WHAT IS EXPECTED:
The reply must reproduce each line below exactly.

TASK INPUTS:

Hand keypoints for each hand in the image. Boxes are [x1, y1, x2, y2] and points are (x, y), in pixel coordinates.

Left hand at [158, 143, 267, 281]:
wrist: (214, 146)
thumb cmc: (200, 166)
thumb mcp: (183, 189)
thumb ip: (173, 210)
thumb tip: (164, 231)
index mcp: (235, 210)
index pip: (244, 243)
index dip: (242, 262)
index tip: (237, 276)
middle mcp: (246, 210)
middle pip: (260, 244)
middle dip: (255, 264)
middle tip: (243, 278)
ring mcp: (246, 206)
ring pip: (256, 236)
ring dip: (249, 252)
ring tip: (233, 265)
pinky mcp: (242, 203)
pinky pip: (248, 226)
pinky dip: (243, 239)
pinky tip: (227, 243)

RESPONSE AREA:
Hand keypoints for each hand in the image. Boxes are [x1, y1, x2, y2] and points are (x, y), in pixel coordinates.

Left hand at [158, 143, 267, 281]:
wrist: (214, 146)
thumb cmc: (200, 166)
thumb mcp: (183, 189)
thumb ip: (173, 210)
thumb tip: (164, 231)
index mcp: (235, 210)
index pip: (244, 243)
index dip: (242, 262)
index tip: (237, 276)
middle mcp: (246, 210)
middle pip: (260, 244)
middle dip: (255, 264)
middle tip: (243, 278)
ring mcp: (246, 206)
ring pip: (256, 236)
ring dip: (249, 252)
ring tip: (233, 265)
pinky mcp: (242, 203)
pinky pip: (248, 226)
pinky dip: (243, 239)
pinky tip: (227, 243)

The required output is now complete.